Long time the judge pondered over the honest, beautifully ugly head of the bulldog, while that animal’s leader did his well-meaning but quite futile best to distract attention from his charge’s hind quarters. He would jam the dog well between his own legs, and with a brisk lift under the chest, endeavor to widen the dog’s already splendid frontage. But, gaze as he might into Bully’s wrinkled mask, the judge never for an instant lost consciousness of the weak hind quarters, the sidelong drag of the club-foot.
Very nippily the clever little Welshman went through his nimble paces, dancing to the wave of his master’s handkerchief on toes as springily supple as those of any ballerina. For the admiration of the judge and his attendants, the Moorish hound performed miracles of sinuous agility. With the size of a deerhound the Moor combined the delicate graces of an Italian greyhound.
Jan offered no parlor tricks. Indeed, in these last minutes his young limbs wearied somewhat—the morning had been one of most exceptional stress and excitement for him—and while the other three were being passed in a final review, Jan lay down at full length on his belly in the ring, his muzzle outstretched upon his paws, neck slightly arched, crown high and nose very low—a pose he inherited from his distinguished mother, and in part, it may be, from his paternal grandam, old Tara, who loved to lie that way. The position was so beautiful, so characteristic, and so full of breeding that, rather to Betty’s consternation, the Master refrained from disturbing it, unorthodox though such behavior might be in a judging ring. The Master nodded reassuringly to anxious Betty, and, after all, he knew even when the judge paced slowly forward, pencil in mouth, Jan was not disturbed.
“I suppose he’s hardly done furnishing yet?” asked the judge.
“No, he still has, perhaps, half a year for that; four months, anyhow,” replied the Master. “He is only twenty months, and weighs just on a hundred and fifty pounds.”
“Does he indeed? A hundred and fifty. Now, I put him down as twenty pounds less than that.”
“A tribute to his symmetry, sir,” said the Master, with a smile.
“Ye—es, to be sure. May I see him on the scale?”
So Jan was carefully weighed by the judge himself, and scaled one hundred and forty-eight and one-half pounds. And then he was carefully measured for height—at the shoulder-bone—and touched the standard at a fraction over thirty-two and one-half inches.

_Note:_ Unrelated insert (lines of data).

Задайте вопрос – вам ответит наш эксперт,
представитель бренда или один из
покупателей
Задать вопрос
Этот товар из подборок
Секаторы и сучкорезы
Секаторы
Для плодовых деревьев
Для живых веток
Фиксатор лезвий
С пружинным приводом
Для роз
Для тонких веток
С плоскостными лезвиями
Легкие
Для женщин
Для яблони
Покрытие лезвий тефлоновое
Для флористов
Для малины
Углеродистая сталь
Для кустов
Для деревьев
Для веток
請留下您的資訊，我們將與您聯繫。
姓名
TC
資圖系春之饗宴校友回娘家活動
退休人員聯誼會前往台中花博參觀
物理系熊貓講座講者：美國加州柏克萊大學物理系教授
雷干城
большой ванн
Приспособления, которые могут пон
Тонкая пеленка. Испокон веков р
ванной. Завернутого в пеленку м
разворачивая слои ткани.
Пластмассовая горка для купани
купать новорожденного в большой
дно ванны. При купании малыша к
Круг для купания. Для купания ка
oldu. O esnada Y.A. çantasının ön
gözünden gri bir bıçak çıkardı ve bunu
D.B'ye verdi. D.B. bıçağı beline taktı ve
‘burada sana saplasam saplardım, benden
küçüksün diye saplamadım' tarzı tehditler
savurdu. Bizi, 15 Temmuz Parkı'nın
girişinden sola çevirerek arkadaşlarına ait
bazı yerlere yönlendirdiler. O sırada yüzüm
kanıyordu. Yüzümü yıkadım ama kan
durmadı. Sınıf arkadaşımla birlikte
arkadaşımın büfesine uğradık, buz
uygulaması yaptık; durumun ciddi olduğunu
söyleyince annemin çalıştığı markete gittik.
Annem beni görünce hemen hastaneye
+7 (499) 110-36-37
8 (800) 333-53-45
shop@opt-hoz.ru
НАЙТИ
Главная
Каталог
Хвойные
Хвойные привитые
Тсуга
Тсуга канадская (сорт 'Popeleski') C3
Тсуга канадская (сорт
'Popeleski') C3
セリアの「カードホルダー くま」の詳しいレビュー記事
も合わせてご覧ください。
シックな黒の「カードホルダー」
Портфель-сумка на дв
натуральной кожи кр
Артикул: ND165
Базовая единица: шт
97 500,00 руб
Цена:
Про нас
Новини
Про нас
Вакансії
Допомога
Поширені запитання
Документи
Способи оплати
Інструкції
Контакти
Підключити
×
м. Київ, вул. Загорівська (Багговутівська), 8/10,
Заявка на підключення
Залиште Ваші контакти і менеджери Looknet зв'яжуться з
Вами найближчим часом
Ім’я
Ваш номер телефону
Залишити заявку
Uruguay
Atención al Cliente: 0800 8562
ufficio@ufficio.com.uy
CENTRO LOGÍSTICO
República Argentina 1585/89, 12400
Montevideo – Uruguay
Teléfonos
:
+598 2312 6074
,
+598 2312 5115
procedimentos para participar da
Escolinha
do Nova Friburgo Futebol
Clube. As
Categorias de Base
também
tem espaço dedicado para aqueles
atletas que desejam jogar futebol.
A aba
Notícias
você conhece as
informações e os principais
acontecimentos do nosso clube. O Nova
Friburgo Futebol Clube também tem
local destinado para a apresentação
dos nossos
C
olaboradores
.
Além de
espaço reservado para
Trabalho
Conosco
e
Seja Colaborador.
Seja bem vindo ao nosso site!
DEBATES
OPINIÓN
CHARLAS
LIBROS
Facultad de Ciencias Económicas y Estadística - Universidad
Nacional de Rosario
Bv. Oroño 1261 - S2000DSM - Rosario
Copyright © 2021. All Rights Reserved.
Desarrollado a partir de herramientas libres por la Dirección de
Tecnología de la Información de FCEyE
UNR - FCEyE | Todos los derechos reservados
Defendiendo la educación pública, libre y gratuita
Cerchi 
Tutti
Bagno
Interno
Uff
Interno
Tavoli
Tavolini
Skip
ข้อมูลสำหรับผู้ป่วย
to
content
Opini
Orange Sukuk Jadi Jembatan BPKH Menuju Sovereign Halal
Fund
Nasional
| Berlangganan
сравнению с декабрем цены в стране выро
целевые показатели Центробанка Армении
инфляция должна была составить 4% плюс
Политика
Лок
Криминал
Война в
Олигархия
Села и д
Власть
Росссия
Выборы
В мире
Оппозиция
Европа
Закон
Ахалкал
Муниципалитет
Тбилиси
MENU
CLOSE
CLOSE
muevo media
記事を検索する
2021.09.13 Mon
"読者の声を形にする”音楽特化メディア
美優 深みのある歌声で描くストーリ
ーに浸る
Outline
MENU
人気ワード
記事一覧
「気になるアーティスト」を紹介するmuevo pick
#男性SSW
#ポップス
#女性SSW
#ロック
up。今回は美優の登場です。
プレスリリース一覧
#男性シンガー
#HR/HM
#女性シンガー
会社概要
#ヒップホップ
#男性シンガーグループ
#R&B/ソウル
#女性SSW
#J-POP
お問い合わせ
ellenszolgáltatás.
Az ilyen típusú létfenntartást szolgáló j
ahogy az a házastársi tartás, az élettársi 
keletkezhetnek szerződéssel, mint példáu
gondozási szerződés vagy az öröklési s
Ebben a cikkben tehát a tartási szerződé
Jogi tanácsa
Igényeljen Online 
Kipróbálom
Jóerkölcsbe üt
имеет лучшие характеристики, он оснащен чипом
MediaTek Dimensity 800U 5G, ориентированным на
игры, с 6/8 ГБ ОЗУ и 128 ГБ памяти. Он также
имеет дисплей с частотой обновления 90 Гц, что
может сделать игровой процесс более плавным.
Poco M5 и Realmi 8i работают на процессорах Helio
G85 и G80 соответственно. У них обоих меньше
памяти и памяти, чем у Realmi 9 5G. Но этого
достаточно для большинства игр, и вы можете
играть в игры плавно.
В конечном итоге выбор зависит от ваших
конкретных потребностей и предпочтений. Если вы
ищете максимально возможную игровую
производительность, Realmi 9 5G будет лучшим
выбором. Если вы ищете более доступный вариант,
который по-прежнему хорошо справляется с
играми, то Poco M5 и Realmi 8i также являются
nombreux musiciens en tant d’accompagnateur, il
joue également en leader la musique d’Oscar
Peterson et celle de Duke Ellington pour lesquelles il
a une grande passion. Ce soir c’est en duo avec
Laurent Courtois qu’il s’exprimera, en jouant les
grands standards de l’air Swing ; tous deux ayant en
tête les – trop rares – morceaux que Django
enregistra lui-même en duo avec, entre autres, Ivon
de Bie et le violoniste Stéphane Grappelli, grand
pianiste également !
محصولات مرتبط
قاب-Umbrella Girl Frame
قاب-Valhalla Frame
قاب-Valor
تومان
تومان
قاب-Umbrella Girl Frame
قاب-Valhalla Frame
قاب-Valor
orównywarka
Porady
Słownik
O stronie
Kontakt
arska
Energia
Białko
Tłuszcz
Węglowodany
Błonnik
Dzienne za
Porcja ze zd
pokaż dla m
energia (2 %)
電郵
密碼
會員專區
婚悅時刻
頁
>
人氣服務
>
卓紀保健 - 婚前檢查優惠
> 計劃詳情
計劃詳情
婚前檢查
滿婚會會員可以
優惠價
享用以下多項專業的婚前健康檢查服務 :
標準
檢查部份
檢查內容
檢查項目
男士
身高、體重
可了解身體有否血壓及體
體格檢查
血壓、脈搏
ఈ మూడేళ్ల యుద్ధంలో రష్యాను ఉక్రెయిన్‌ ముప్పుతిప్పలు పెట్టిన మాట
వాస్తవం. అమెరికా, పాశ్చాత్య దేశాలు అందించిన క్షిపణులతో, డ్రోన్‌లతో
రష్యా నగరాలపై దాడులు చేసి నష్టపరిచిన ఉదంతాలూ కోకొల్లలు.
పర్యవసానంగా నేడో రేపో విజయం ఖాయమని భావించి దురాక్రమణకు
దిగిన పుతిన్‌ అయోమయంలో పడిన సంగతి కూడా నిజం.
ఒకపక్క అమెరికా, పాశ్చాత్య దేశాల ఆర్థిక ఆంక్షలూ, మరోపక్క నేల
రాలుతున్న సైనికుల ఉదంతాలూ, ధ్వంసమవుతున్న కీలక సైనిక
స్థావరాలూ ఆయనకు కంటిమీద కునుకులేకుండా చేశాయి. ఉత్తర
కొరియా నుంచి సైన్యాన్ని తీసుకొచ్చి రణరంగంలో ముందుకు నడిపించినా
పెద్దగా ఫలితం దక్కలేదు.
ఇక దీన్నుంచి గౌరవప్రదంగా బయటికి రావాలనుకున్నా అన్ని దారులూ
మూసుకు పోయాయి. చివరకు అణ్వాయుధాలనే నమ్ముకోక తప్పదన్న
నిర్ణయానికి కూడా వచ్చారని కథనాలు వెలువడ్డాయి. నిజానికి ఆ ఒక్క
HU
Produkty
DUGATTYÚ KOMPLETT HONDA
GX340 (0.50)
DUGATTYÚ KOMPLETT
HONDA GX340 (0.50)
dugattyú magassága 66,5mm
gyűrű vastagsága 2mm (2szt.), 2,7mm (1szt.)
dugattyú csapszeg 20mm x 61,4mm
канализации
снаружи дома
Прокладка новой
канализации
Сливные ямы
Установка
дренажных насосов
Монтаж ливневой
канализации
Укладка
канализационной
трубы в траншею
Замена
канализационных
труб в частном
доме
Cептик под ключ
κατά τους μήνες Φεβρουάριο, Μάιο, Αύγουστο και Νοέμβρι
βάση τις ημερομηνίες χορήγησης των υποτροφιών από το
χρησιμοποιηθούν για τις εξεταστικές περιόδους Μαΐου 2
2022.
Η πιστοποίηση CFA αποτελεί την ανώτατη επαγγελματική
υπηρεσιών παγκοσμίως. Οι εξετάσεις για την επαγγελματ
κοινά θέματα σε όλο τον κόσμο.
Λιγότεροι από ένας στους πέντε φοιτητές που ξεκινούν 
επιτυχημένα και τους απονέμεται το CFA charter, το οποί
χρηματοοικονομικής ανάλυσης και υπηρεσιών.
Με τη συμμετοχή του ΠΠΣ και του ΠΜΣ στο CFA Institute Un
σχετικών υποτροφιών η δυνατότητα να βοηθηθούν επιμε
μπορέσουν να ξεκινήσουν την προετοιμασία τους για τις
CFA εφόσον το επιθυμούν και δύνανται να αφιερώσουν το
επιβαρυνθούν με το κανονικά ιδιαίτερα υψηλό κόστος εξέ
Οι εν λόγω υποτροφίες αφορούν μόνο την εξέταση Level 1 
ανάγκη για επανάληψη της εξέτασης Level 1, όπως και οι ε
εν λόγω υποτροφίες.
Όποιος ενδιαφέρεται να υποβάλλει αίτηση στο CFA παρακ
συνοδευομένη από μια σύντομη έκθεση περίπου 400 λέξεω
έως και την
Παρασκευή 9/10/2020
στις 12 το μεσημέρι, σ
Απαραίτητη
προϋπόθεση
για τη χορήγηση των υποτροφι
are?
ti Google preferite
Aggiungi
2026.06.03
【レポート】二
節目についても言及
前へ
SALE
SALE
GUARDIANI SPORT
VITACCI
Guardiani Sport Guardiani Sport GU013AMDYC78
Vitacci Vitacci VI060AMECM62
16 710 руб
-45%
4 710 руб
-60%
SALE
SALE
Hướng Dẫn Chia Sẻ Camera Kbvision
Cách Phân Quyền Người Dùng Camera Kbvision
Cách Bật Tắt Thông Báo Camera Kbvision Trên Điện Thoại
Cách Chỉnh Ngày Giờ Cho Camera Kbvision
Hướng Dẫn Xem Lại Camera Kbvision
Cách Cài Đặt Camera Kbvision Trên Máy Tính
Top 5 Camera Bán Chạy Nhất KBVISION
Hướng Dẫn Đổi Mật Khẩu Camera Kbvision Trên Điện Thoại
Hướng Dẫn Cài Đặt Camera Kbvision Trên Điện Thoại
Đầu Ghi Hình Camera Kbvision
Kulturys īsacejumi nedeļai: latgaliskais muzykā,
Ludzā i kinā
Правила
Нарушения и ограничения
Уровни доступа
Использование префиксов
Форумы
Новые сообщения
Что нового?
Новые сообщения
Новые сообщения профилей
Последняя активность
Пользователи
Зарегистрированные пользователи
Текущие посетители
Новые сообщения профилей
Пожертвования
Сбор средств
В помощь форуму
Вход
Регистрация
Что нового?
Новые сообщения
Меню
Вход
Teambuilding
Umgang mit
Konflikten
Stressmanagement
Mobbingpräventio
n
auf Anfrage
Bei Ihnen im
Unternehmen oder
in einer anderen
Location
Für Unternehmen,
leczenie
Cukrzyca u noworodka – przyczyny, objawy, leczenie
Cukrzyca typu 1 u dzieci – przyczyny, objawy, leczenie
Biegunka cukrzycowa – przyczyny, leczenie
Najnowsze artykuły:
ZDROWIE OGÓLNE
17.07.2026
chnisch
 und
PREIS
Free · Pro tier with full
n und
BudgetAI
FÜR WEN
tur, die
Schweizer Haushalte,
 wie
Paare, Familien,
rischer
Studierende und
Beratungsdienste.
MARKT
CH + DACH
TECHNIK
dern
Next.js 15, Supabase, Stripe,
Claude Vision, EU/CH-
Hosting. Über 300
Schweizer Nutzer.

“Re—markable,” said the judge; “especially in the weight. He certainly is finely proportioned. Would you mind just running him across the ring as quickly as you can?”
The owners of the other three dogs wore during this time an expression of inhuman selflessness of superhumanly kind interest in Jan and his doings.
“It’s a thousand pities he’s so very coarse,” murmured one disinterested admirer, the owner of the Welsh terrier. A moment later the Master had to hide a smile as he heard the owner of the bulldog whisper: “Nice beast. Pity he’s so weedy. A little less on the fine side and one could back him as a winner.”